◆ Directive: Scan the lines below; pull out those with "Figueira".

◆ Input:

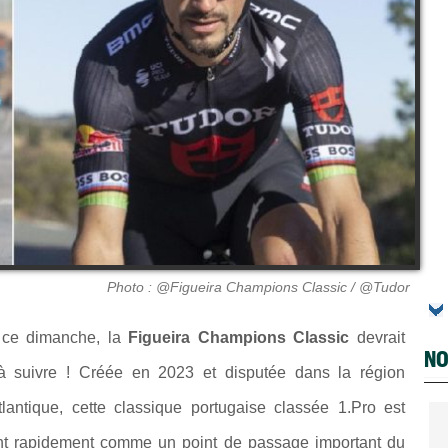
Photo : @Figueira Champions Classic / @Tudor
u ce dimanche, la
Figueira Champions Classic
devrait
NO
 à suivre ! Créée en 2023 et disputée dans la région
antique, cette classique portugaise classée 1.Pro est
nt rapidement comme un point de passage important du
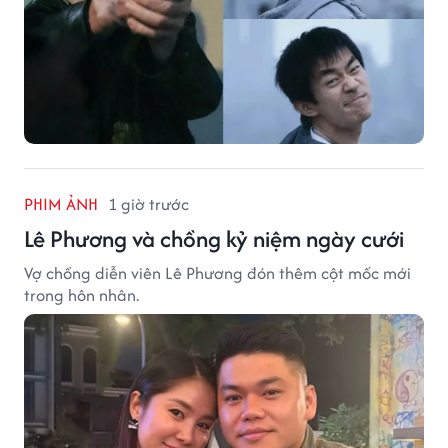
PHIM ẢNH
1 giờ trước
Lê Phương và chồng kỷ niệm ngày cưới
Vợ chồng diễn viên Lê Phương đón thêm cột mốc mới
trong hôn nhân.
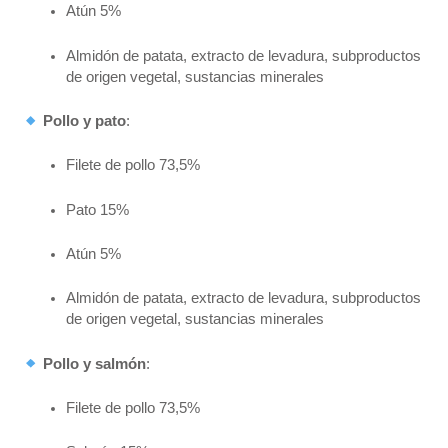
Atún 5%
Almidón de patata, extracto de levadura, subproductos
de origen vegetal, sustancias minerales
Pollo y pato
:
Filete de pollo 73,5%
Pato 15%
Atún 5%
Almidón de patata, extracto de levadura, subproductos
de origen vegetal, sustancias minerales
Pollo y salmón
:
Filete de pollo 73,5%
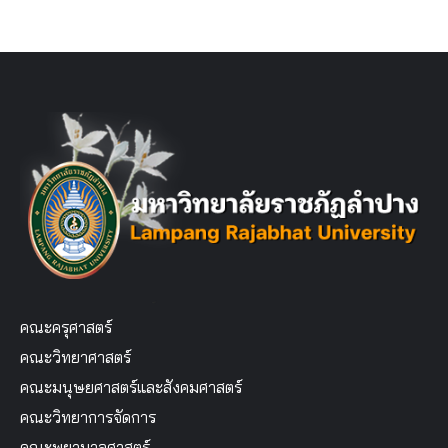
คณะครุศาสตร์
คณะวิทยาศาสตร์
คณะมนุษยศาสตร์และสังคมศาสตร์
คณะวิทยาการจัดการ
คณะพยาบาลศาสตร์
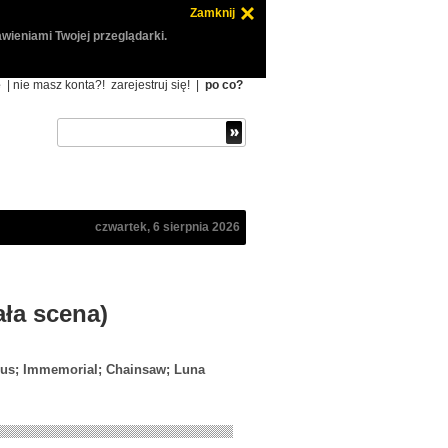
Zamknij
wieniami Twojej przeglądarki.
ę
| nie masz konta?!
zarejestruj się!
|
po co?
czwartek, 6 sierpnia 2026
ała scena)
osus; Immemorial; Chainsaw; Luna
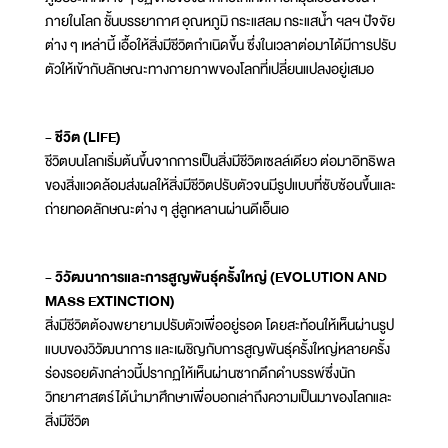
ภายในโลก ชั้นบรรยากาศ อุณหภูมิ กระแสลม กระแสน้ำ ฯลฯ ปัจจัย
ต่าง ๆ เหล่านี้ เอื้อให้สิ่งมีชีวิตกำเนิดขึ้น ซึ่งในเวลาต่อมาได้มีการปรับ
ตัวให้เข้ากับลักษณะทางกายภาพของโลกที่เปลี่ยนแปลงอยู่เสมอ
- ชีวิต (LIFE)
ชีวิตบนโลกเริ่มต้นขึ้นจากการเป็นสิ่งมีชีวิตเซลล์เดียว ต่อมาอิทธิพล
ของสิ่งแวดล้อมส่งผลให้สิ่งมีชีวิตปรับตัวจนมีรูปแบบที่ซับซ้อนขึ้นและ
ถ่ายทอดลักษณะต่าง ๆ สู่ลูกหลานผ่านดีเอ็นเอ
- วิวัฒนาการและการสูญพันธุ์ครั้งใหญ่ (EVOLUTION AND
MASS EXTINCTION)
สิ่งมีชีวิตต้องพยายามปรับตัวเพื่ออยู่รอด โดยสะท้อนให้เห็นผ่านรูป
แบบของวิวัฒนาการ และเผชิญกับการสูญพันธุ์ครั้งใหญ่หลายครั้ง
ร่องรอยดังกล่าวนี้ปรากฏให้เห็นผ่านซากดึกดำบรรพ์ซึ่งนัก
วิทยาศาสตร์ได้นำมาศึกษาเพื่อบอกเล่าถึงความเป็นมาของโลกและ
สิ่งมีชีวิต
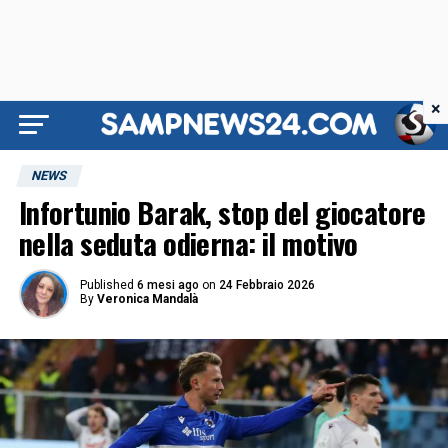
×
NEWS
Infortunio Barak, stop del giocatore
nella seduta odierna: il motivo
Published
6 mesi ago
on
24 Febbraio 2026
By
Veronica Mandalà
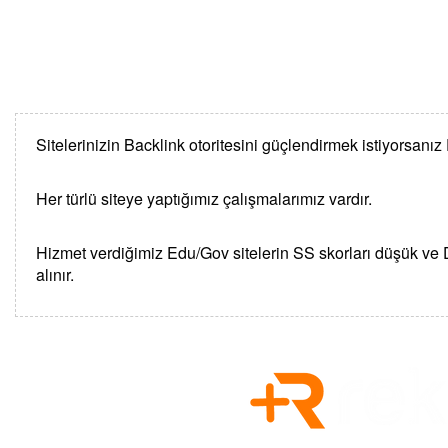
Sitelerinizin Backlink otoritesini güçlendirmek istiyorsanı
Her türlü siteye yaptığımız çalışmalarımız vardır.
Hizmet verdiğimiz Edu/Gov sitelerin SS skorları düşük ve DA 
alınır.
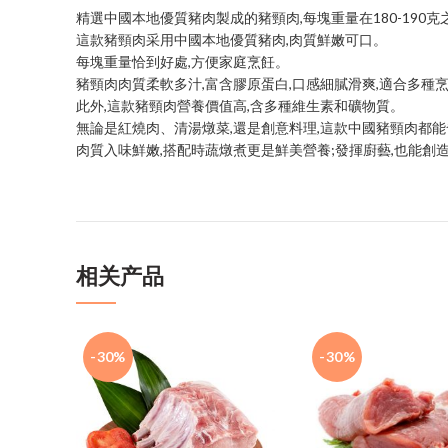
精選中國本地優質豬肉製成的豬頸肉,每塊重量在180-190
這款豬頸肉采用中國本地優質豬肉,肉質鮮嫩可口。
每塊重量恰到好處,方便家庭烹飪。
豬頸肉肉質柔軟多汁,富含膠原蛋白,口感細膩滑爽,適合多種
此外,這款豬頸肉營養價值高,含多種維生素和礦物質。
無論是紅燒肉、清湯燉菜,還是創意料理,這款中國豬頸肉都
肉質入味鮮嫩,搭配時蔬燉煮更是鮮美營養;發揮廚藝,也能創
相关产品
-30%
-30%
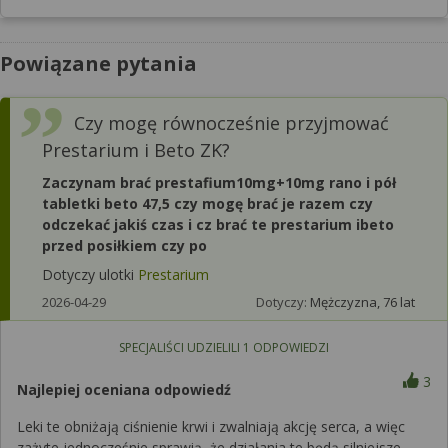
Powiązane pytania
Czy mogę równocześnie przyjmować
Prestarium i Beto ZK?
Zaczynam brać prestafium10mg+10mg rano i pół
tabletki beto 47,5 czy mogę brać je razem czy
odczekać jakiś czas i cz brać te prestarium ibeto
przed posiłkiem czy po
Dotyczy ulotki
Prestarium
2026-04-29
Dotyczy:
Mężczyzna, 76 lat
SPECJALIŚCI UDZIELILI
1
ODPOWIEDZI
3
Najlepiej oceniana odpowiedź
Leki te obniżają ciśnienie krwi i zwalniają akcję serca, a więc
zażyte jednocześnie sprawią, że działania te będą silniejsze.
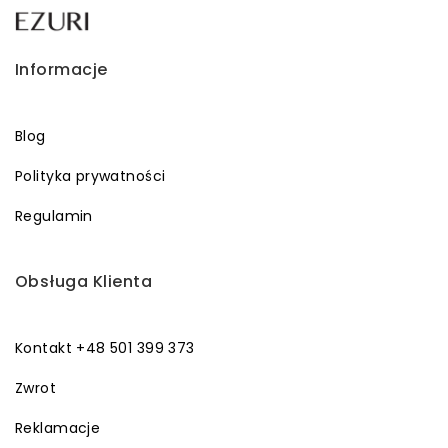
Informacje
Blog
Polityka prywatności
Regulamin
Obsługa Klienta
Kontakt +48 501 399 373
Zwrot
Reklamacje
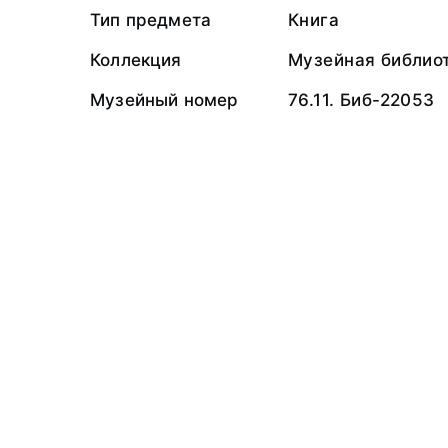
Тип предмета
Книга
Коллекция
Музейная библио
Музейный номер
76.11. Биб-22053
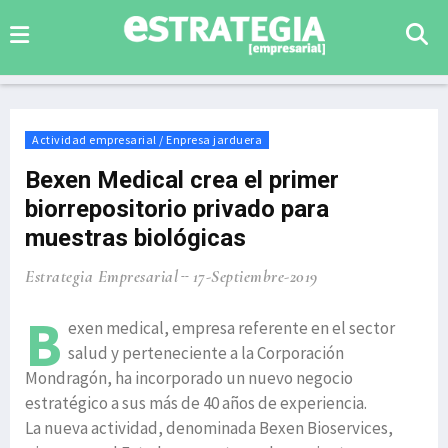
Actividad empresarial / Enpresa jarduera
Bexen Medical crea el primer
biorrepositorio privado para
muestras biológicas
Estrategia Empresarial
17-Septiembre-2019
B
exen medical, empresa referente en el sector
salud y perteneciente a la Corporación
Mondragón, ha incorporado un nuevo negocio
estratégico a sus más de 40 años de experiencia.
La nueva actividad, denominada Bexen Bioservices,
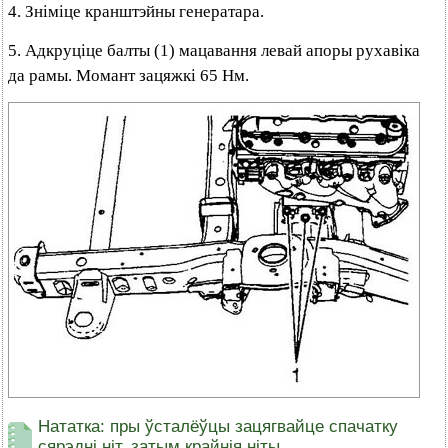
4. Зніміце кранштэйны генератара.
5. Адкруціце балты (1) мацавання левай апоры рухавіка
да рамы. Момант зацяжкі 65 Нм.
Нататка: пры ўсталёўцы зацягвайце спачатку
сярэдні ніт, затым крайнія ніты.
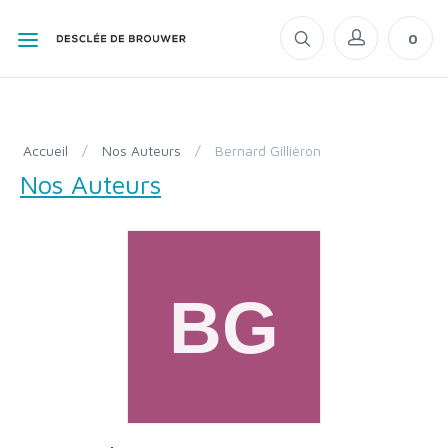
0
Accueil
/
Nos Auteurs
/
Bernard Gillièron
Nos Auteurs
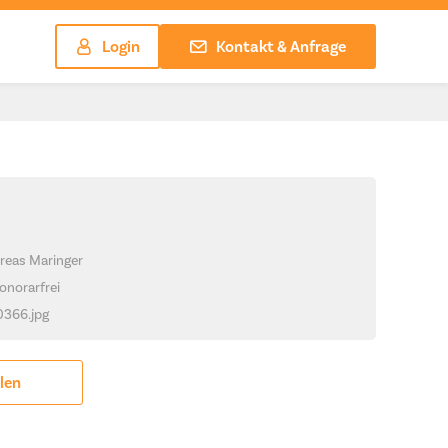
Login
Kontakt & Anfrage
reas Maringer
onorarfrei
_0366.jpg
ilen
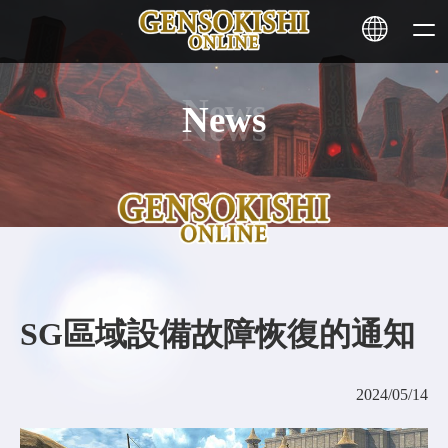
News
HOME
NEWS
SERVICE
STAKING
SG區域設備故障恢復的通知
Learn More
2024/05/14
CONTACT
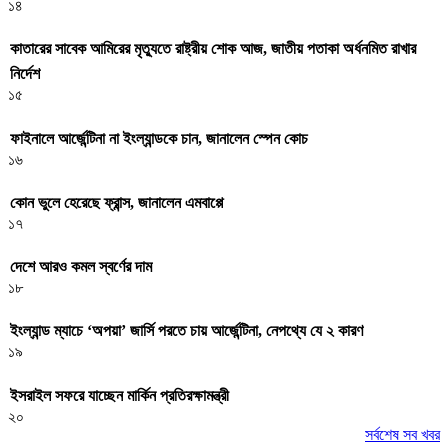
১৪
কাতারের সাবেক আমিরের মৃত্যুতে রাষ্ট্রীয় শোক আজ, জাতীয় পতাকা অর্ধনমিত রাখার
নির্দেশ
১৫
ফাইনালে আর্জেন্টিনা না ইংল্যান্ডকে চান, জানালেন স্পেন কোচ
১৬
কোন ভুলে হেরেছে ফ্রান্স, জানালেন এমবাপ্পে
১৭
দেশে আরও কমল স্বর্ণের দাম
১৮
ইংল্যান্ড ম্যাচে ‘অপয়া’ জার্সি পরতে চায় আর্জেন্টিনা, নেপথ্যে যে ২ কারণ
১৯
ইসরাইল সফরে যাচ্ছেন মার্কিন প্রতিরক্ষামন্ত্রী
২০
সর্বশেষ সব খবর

◆ Worked solution:
Photo : @Figueira Champions Classic / @Tudor
Figueira Champions Classic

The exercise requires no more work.